あえて関係のないファッションやドラマ、日常での出来事の話題を選択されて停止した思考の中をただ退屈に過ごす。
怪我をした日、その瞬間も頭に浮かんだのは観月のことで、のばらはもう二度と彼を振り返らせることなどできないのだと思った。しかし観月は失望とは程遠い弱々しく沈んだ表情でのばらに会いに来た。そして望みを叶えようとしてくれる。
罪悪感からか、付き合うフリを始めた頃のように毎日側で愛を囁くようになった観月に悪い気もせず、時々その気になったりもしながら温かく優しい偽物の日々を過ごす。例え罪悪感の生み出した偽物でも、時化の海のようだった心は落ち着き退屈な平穏を愛せるようになった。
国内でのスケートの大会が一段落し、最後まで部員と共に同じ景色を見れたことがのばらは嬉しいと素直にそう思う。

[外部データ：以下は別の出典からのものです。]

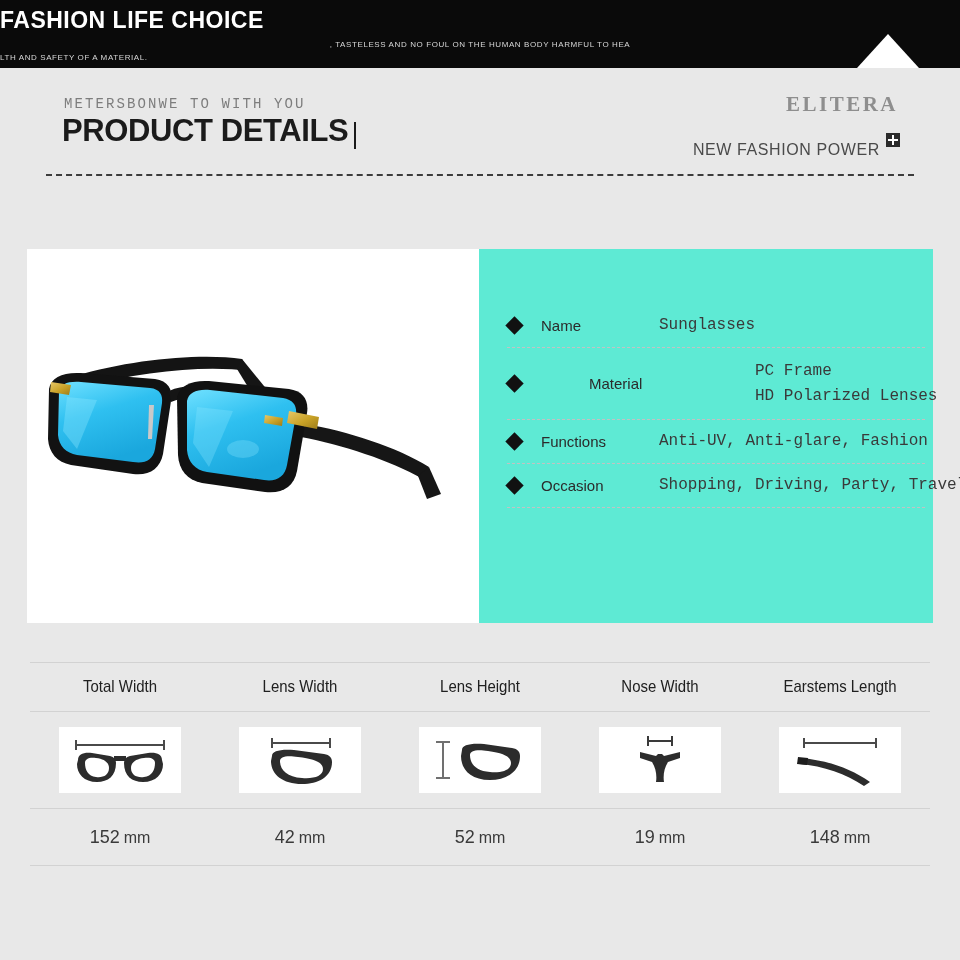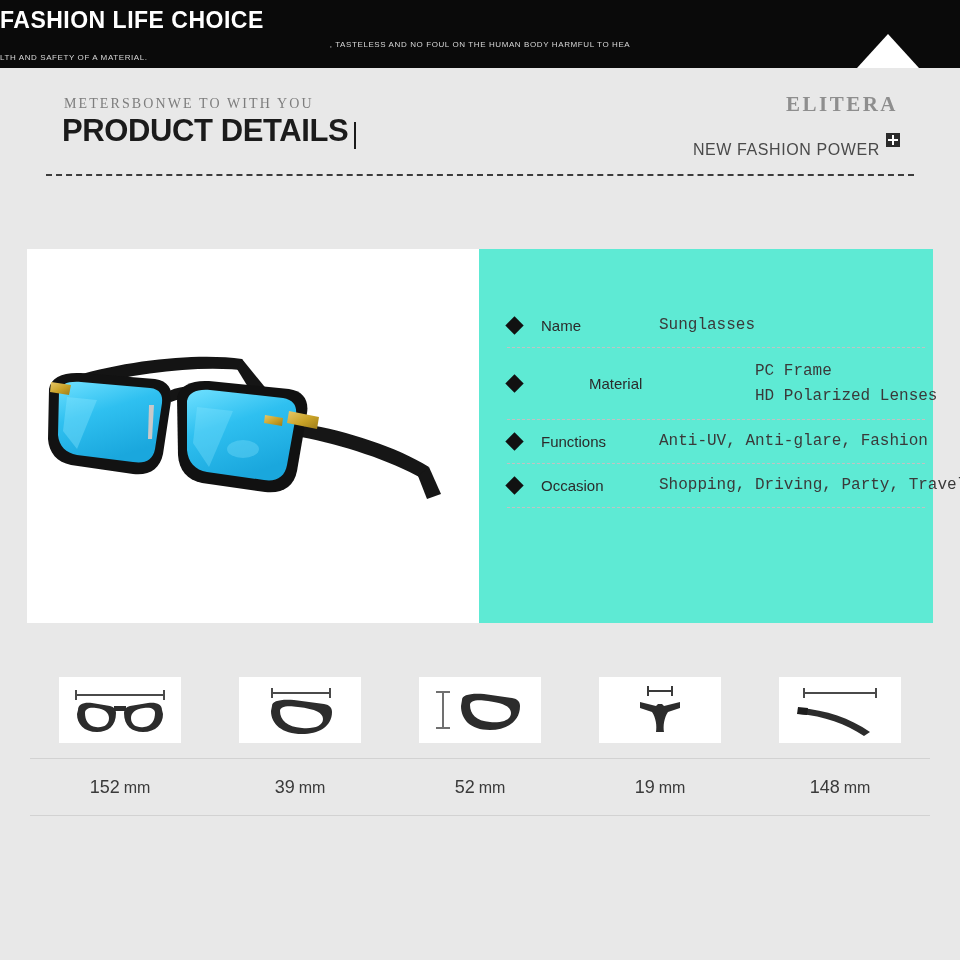--- a/index.html
+++ b/index.html
@@ -77,21 +77,21 @@
     height: 172px;
   }
   .kicker {
     position: absolute;
     left: 64px;
     top: 28px;
     font-size: 14px;
     color: #7d7d7d;
     letter-spacing: 2.1px;
     font-weight: normal;
-    font-family: Liberation Serif, serif;
+    font-family: Liberation Mono, monospace;
     text-align: center;
   }
   .headline-wrap {
     position: absolute;
     left: 62px;
     top: 45px;
     display: flex;
     align-items: flex-end;
   }
   .headline {
@@ -389,20 +389,37 @@
         <span class="spec-label">Occasion</span>
         <span class="spec-value">Shopping, Driving, Party, Travel</span>
       </div>
 
     </div>
   </div>
 </div>
 
 <div class="measure-table">
 
+  <div class="mt-row mt-head-row">
+    <div class="mt-cell">
+      <div class="mt-head">Total Width</div>
+    </div>
+    <div class="mt-cell">
+      <div class="mt-head">Lens Width</div>
+    </div>
+    <div class="mt-cell">
+      <div class="mt-head">Lens Height</div>
+    </div>
+    <div class="mt-cell">
+      <div class="mt-head">Nose Width</div>
+    </div>
+    <div class="mt-cell">
+      <div class="mt-head">Earstems Length</div>
+    </div>
+  </div>
 
   <div class="mt-row mt-icon-row">
 
     <div class="mt-cell mt-iconcell">
       <div class="icon-box">
         <svg width="108" height="56" viewBox="0 0 108 56">
           <path d="M10 8 L10 18 M98 8 L98 18 M10 13 L98 13" stroke="#4a4a4a" stroke-width="2" fill="none"></path>
           <path d="M12 28 C12 22 18 20 26 21 L44 24 C48 25 50 28 50 31 C50 44 42 50 31 50 C18 50 11 42 11 32 Z" fill="#2c2c2c"></path>
           <path d="M19 31 C19 27 23 25 30 26 C39 27 43 31 43 36 C43 43 37 46 30 45 C22 44 19 38 19 31 Z" fill="#ffffff"></path>
           <path d="M96 28 C96 22 90 20 82 21 L64 24 C60 25 58 28 58 31 C58 44 66 50 77 50 C90 50 97 42 97 32 Z" fill="#2c2c2c"></path>
@@ -457,21 +474,21 @@
   </div>
 
   <div class="mt-row mt-val-row">
     <div class="mt-cell">
       <div class="mt-valcell">
         <span>152</span><span class="mt-unit">mm</span>
       </div>
     </div>
     <div class="mt-cell">
       <div class="mt-valcell">
-        <span>39</span><span class="mt-unit">mm</span>
+        <span>42</span><span class="mt-unit">mm</span>
       </div>
     </div>
     <div class="mt-cell">
       <div class="mt-valcell">
         <span>52</span><span class="mt-unit">mm</span>
       </div>
     </div>
     <div class="mt-cell">
       <div class="mt-valcell">
         <span>19</span><span class="mt-unit">mm</span>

ロシアやアメリカなどのコーチの元にそれぞれ遠征に行くことが決まった他の部員たちを数回に渡って全員空港で見送った後、事実上の引退となったのばらはシューズやレオタード、練習着などを処分した。
「のばらさん、おはようございます」
何かの陰謀か、それとも運命の赤い糸というやつなのか席替えをしたことでまた隣の席になった観月がわざとらしく自らの椅子をのばらの机の近くに引いて座る。

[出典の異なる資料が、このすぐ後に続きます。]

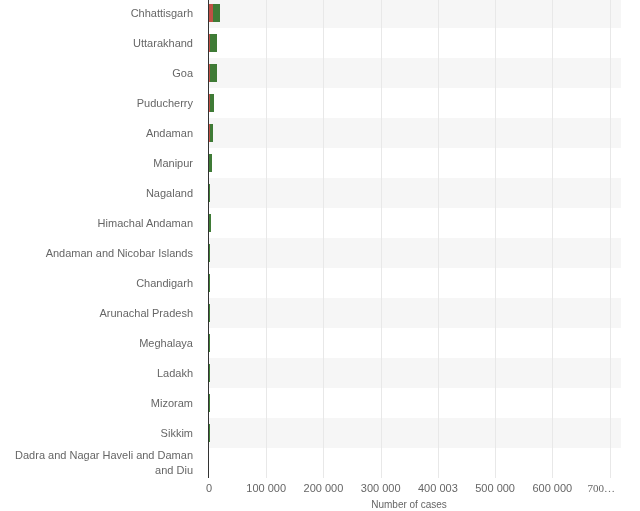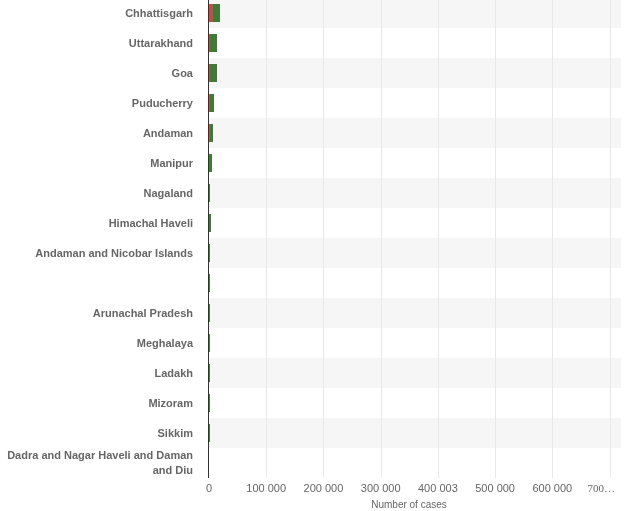--- a/index.html
+++ b/index.html
@@ -2,21 +2,21 @@
 <html><head>
 <meta charset="utf-8">
 <style>
   html,body{margin:0;padding:0;}
   body{
     width:640px;height:511px;overflow:hidden;background:#ffffff;
     font-family:"Liberation Sans","DejaVu Sans",sans-serif;
     position:relative;
   }
   #chart-root{position:absolute;left:0;top:0;width:640px;height:511px;}
-  #labels{position:absolute;left:0;top:0;width:201px;height:478px;overflow:hidden;font-weight:bold;}
+  #labels{position:absolute;left:0;top:0;width:201px;height:478px;overflow:hidden;}
   .cat{
     position:absolute;left:0;right:8px;height:30px;
     display:flex;align-items:center;justify-content:flex-end;
     text-align:right;font-size:11px;line-height:15px;color:#666666;
   }
   #plot{position:absolute;left:209px;top:0;width:412px;height:478px;overflow:hidden;}
   .stripe{position:absolute;left:0;width:412px;height:30px;background:#ffffff;}
   .stripe.gray{background:#f6f6f6;}
   .grid{position:absolute;top:0;width:1px;height:478px;background:#e8e8e8;}
   .bar{position:absolute;left:0;height:18px;display:flex;}
@@ -38,22 +38,23 @@
 
 <div id="chart-root">
   <div id="labels">
       <div class="cat" style="top: -2px;">Chhattisgarh</div>
       <div class="cat" style="top: 28px;">Uttarakhand</div>
       <div class="cat" style="top: 58px;">Goa</div>
       <div class="cat" style="top: 88px;">Puducherry</div>
       <div class="cat" style="top: 118px;">Andaman</div>
       <div class="cat" style="top: 148px;">Manipur</div>
       <div class="cat" style="top: 178px; padding-left: 19px;">Nagaland</div>
-      <div class="cat" style="top: 208px;">Himachal Haveli</div>
+      <div class="cat" style="top: 208px;">Himachal Andaman</div>
       <div class="cat" style="top: 238px;">Andaman and Nicobar Islands</div>
+      <div class="cat" style="top: 268px;">Chandigarh</div>
       <div class="cat" style="top: 298px;">Arunachal Pradesh</div>
       <div class="cat" style="top: 328px;">Meghalaya</div>
       <div class="cat" style="top: 358px;">Ladakh</div>
       <div class="cat" style="top: 388px;">Mizoram</div>
       <div class="cat" style="top: 418px;">Sikkim</div>
       <div class="cat" style="top: 448px;">Dadra and Nagar Haveli and Daman and Diu</div>
     </div>
   <div id="plot">
       <div class="stripe gray" style="top: -2px;"></div>
       <div class="stripe" style="top: 28px;"></div>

「昨晩、君の事を考えながら焼いたスコーンです。こちらは実家で採れたさくらんぼのジャム。良かったらどうぞ」
「良かったら」と言いながら綺麗にラッピングしたものを机の上に置いてあったカバンに入れられてしまう。拒否権はない。もちろんのばらに拒否する理由もなくありがたく貰う事にするのだが。
「週末、何かご予定は?」
「無いよ」
不純異性交遊のフラグの立ち上がるにおいに釣られて現れた野村が、廊下で悲鳴のような、あるいは断末魔のような声を上げるとすかさずクラスの女子生徒がドアを勢いよく閉めた。

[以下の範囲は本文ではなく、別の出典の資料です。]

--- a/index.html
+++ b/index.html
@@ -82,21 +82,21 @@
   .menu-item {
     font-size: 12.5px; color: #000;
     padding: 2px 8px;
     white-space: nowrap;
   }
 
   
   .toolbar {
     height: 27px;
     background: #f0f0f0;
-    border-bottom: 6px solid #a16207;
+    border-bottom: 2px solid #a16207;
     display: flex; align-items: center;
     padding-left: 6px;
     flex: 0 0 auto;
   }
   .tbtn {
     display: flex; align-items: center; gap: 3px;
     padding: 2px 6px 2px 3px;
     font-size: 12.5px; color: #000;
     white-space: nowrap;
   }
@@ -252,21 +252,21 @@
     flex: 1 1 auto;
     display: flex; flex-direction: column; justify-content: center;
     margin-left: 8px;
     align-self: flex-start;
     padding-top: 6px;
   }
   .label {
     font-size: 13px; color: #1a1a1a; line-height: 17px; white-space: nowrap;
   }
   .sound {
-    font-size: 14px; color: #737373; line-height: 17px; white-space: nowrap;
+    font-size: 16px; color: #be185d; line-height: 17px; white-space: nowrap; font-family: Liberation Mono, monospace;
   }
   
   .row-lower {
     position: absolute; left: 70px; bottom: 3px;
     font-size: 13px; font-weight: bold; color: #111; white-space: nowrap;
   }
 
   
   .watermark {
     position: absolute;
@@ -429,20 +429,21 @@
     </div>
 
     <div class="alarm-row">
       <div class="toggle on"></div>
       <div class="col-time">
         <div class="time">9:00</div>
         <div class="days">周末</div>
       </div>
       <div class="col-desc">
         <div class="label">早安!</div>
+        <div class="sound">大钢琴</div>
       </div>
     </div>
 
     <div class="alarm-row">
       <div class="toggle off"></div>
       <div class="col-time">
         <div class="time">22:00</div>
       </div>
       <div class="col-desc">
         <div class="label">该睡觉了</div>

「実は観劇のチケットが2枚手に入りまして……二人で行きませんか? もちろん足の具合が良ければですが」
きらびやかな薔薇の縁取りにロココ調のドレスを着た女性の写真が印刷されたチケット。観月の好きそうな世界観だと一瞬にして悟る。
のばらももともとドレスを着たお姫様というものは大好きなので遠慮なく強く頷いた。
「良かった……君の都合が悪かったら赤澤をと思っていたんです。しかしまだ彼にこういうのは早いと思いまして」
「赤澤くんは3秒で寝ちゃうよ」
「早い以前の問題でしたね」
当日、のばらの期待通りエレガントな私服で現れた観月に思わずぼーっと見惚れながら、開演の時間が近付くまで喫茶店で時を過ごす。
「観月ぐんは、どごがらどう見でも王子様だぁ……」
「……フフフ、もう簡単には釣られませんよ。君も何を着ていてもプリンセスそのものですね」
観月ほど自分の容姿に特別自信を抱いたことが無いのばらは、派手さにかけるシンプルなワンピースを着て来てしまった。何より松葉杖と包帯で巻かれた足、片足だけのスニーカーでコーディネートはめちゃくちゃだ。観月の横を並ぶに相応しくない気がしてため息を零す。
こういうところも、観月が何度自分を好きだと言ってくれても信じられない要素の一つだった。